SELECTED EXTRACT:
-*-*-

Crypto Exchange Hacks: Biggest Heists and How to Stay Safe
Forget the getaway car. The most profitable robberies on earth now run on a laptop, a tricked employee, and a wallet address no one can ever claw back. Crypto exchange hacks have quietly grown into the most lucrative crime online, and the bleeding has not slowed. In 2025 alone, thieves pulled roughly $3.4 billion off crypto platforms, a 55% jump in a single year, and one heist swallowed nearly half of that. Keep coins on an exchange and this is the bet you are making, whether the sign-up screen spelled it out or not. The reassuring part: almost all of it traces back to the same short list of mistakes. Avoid those, and you dodge most of the danger.
Why crypto exchanges are such tempting targets
Think about what an exchange actually is. It is a single company holding billions of dollars of other people's money, much of it sitting in internet-connected "hot" wallets so customers can trade at 3 a.m. Behind those wallets sit a few dozen employees with the keys, the access, and the human weaknesses that come standard with being human. No bank vault on earth concentrates value like that.
That is the uncomfortable trade-off at the center of crypto. The same centralization that makes a cryptocurrency exchange easy to use makes it a honeypot. You get a friendly app, instant trades, and a password-reset button. The hacker gets one target instead of ten million. Rob a bank and you get whatever is in the drawer; rob an exchange and you can get everything at once, then move it somewhere no court can reach.
It helps to understand the two kinds of crypto wallets an exchange runs. Cold wallets are kept offline and are extremely hard to touch remotely, but they are slow to access. Hot wallets stay online so withdrawals can clear instantly, which is exactly why they are the part that gets drained. Every exchange balances the two, and every time one tilts too far toward convenience, it leaves more on the table for whoever gets in. The yearly totals show where that balance has landed: thieves took about $2.2 billion in 2024 and $3.4 billion in 2025, according to Chainalysis, and the figure keeps climbing.

-*-*-

PROVIDED RECORDS:
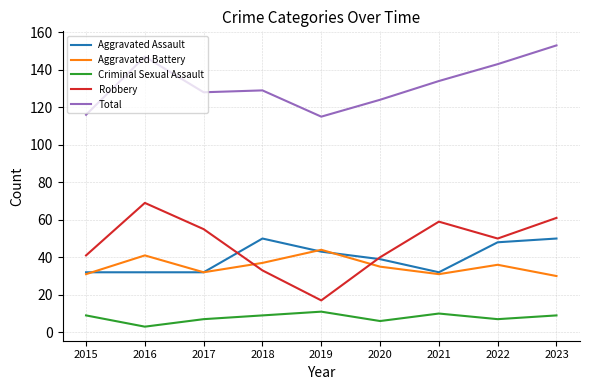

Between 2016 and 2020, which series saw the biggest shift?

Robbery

-*-*-

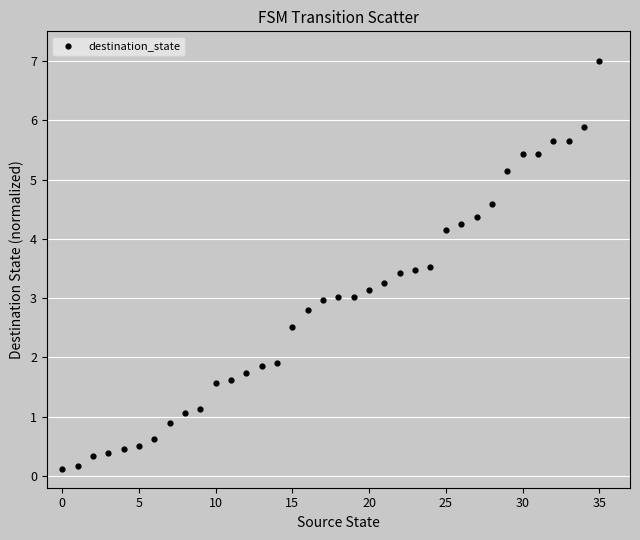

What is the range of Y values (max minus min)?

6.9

-*-*-

TO DO:
1: Answer these from the article on crypto exchange hacks:
(a) Roughly how much did thieves take from crypto platforms in 2025?
(b) Why do exchanges keep hot wallets online?
(c) According to Chainalysis, about how much was stolen in 2024?
2: Write a continuation of the article on crypto exchange hacks, picking up after its final sentence.
The listing has nothing to do with the crypto exchange hacks article.

ANSWERS BY ITEM NUMBER:
1:
(a) Roughly $3.4 billion.
(b) So withdrawals can clear instantly.
(c) About $2.2 billion.

2:
The biggest crypto exchange hacks, ranked
This list is not just a hall of shame. Read it top to bottom and you watch the entire nature of the attack change, from sloppy hot wallets left exposed to nation-state crews infiltrating the software supply chain. The ranking is the story.
Bybit 2025: the $1.5 billion record
In February 2025, attackers pulled roughly $1.5 billion in Ethereum (Ether) out of Bybit in a single afternoon, the largest cryptocurrency hack on record by a wide margin, as reported by CNBC. Here is the part that should worry everyone: they never "broke into" Bybit. They compromised a developer machine at Safe{Wallet}, the third-party signing tool Bybit used, and slipped malicious code into the interface so the people approving the transfer saw a normal transaction while authorizing a malicious one. North Korea's Lazarus Group was behind it. Bybit, to its credit, covered customer losses out of its own reserves.
Why this one matters beyond its size: it marked a category change. For a decade, the standard advice to exchanges was "guard your keys and keep most funds in cold storage," and Bybit did exactly that. The attackers simply moved upstream, targeting the software the exchange trusted rather than the exchange itself. That is a far harder problem to defend, because your security is now only as strong as every vendor and tool in your chain. Every major platform spent the following months auditing software they had never thought to question.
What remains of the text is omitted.